Today in class my teacher wrote on the blackboard this recursive factorial algorithm:

int factorial(int n) {
   if (n == 1) 
       return 1;
   else 
       return n * factorial(n-1);
}

She said that it has a cost of T(n-1) + 1.

Then with iteration method she said that T(n-1) = T(n-2) + 2 = T(n-3) + 3 ... T(n-j) + j, so the algorithm stops when n - j = 1, so j = n - 1.

After that, she substituted j in T(n-j) + j, and obtained T(1) + n-1.

She directly said that for that n-1 = 2^(log₂n-1), so the cost of the algorithm is exponential.

I really lost the last two steps.

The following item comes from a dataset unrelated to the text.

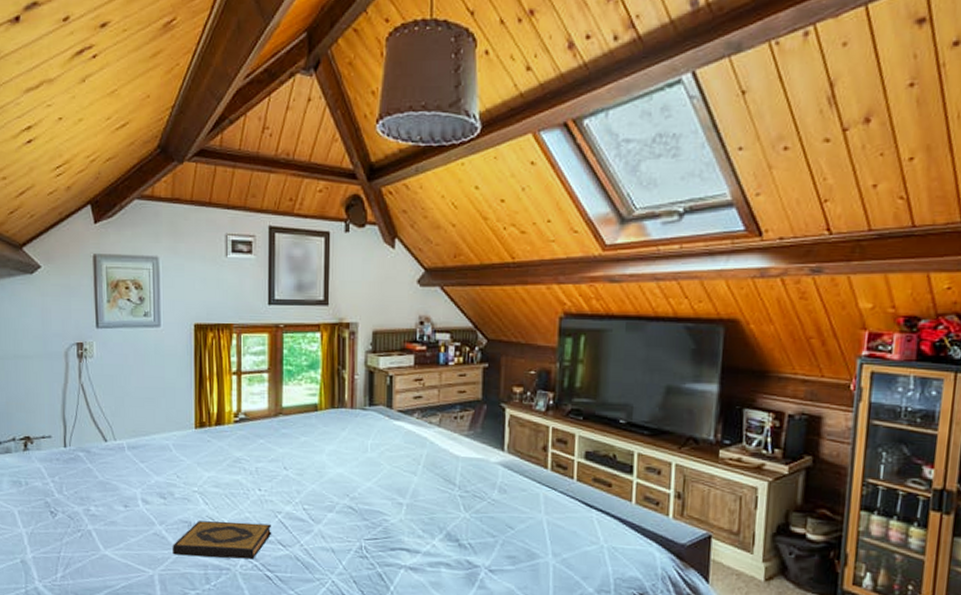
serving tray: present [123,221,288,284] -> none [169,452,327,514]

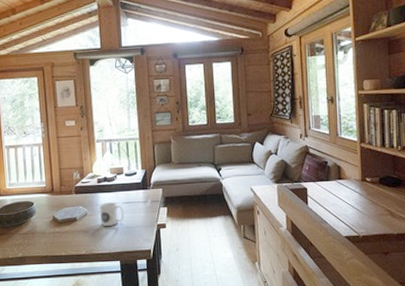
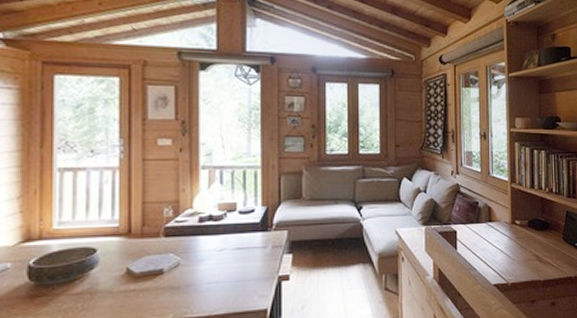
mug: present [100,202,125,226] -> none [200,248,235,280]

Can someone please explain them to me?

Answer 1

Let's start off with the analysis of this algorithm. We can write a recurrence relation for the total amount of work done. As a base case, you do one unit of work when the algorithm is run on an input of size 1, so

T(1) = 1

For an input of size n + 1, your algorithm does one unit of work within the function itself, then makes a call to the same function on an input of size n. Therefore

T(n + 1) = T(n) + 1

If you expand out the terms of the recurrence, you get that

• T(1) = 1
• T(2) = T(1) + 1 = 2
• T(3) = T(2) + 1 = 3
• T(4) = T(3) + 1 = 4
• ...
• T(n) = n

So in general this algorithm will require n units of work to complete (i.e. T(n) = n).

The next thing your teacher said was that

T(n) = n = 2^{log₂ n}

This statement is true, because 2^log₂x = x for any nonzero x, since exponentiation and logarithms are inverse operations of one another.

So the question is: is this polynomial time or exponential time? I'd classify this as pseudopolynomial time. If you treat the input x as a number, then the runtime is indeed a polynomial in x. However, polynomial time is formally defined such that the runtime of the algorithm must be a polynomial with respect to the number of bits used to specify the input to the problem. Here, the number x can be specified in only Θ(log x) bits, so the runtime of 2^{log x} is technically considered exponential time. I wrote about this as length in this earlier answer, and I'd recommend looking at it for a more thorough explanation.

Hope this helps!